If you'd like to reduce the frequency of these mistakes, you can try using more than 100 cheap and reduced search playouts so that end of game estimates are more reliable, or increase the score utility so that small score differences are cared about a lot more by the search, or decrease the temperature. All of these things should help.

CGLemon commented 3 years ago

Thank you for your suggestion. But I still some question for KataGo. First, How does KataGo compute final position. I saw the code include pass-alive (Benson's algorithm).But I have no ideal how KataGo work, seem that KataGo is mush much complex than the basic algorithm.

Second, when I see the KataGo self play, It play very well on Japanese rule. It know that when does it play the pass move. I am very surprised that it can do that. Is any special heuristic search?

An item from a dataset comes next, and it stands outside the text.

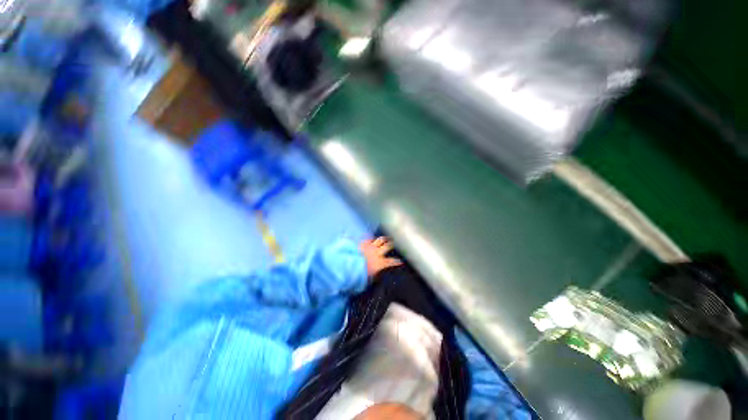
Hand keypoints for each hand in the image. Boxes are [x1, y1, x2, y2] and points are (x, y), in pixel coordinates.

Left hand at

lightvector commented 3 years ago

This page describes the full mathematically rigorous ruleset that KataGo implements: https://lightvector.github.io/KataGo/rules.html

This ruleset is carefully designed so that if you use the parameters in this ruleset that most closely correspond to Japanese rules, then optimal play under this ruleset will automatically give you correct passing behavior and result in the correct Japanese rules score without any special search. Because the Japanese rules are very very hard to formalize, there are still some rare cases where KataGo's rules are known to differ, but I think it's okay for it not to be perfect, as long as it handles 99%+ correctly.

lightvector commented 3 years ago

Oh, and Benson's algorithm is mostly just used to force an end to self-play games slightly faster if one side refuses to pass. It's not very important once the net has learned to play better. You can see a reference to how it is used ("SelfPlayOpts") in the rules document above.